GREEN-MINDED Swindonians learned how to make their lifestyle more environmentally-friendly as the Eco Fest returned.

Visitors enjoyed an interesting of array of eco-friendly activities, live music, talks and stalls along Old Town’s Savernake Street. The hall was packed with people browsing stalls selling local produce, serving up vegan food, and promoting local organisations like Renew Men’s Shed, Wiltshire Wildlife Trust, and Bee Roads.

Simon Smith from the Swindon Climate Action Network co-organised the event with Caroline Davies-Khan from the Eastcott Community Organisation. Simon said: “This year we saw a bit of a different audience who weren’t lifelong environmentalists, but wanted to know how they could make changes to their lives which could benefit the planet, which is exactly who we want to reach out to. This event is our biggest by far.”

Caroline said: “The Eco Fest grows every year and we try to make it different each time. The theme was Your Eco Lifestyle and it’s great to see so many people want to make a difference.”

Artist Lisa Lane taught visitors young and old how to recycle rubbish to make colourful collages. She said: “I’ve been making art for 10 years and like to get involved in events like this around Swindon.
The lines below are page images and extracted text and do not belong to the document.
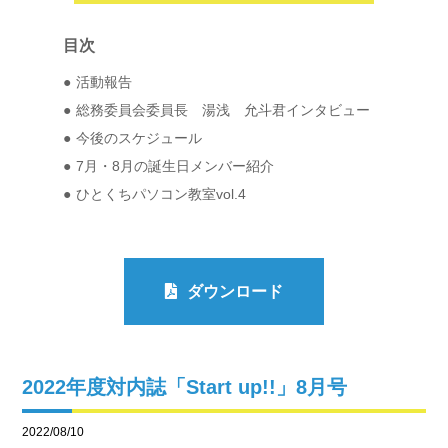
目次
活動報告
総務委員会委員長 湯浅 允斗君インタビュー
今後のスケジュール
7月・8月の誕生日メンバー紹介
ひとくちパソコン教室vol.4
ダウンロード
2022年度対内誌「Start up!!」8月号
2022/08/10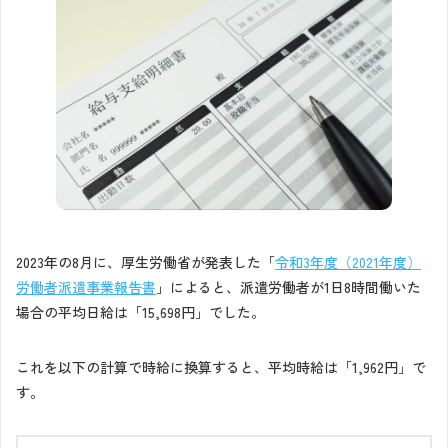
2023年の8月に、厚生労働省が発表した「
令和3年度（2021年度）
労働者派遣事業報告書
」によると、派遣労働者が1日8時間働いた
場合の平均日給は「15,698円」でした。
これを以下の計算で時給に換算すると、平均時給は「1,962円」で
す。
I had quite a few children making arts and crafts at my stall, which was nice, they were really creative.

“You create something out of nothing in a way, using old cereal packets, sweet wrappers, tissue paper, and anything else you can get your hands on, all mixed with paint and other materials to make new art.”

Lydiard Park Academy student Lewis Caple, 11, tried his hand at it. He said: “I enjoy art lessons at school and doing model work. I used the wrappers to create a nice texture with a tree as the centrepiece.”

Millie Carmichael and Glynnis Hales dressed as bees to highlight the plight of insects affected by pesticides and climate change. Glynnis said: “We gave away seeds and plants encourage people to look after their gardens and attract wildlife.It’s not just bees being affected - hundreds of other species of insects are at risk.

“People want to do something good for the environment so we advise them on how doing lots of little things on a local level can make a big difference.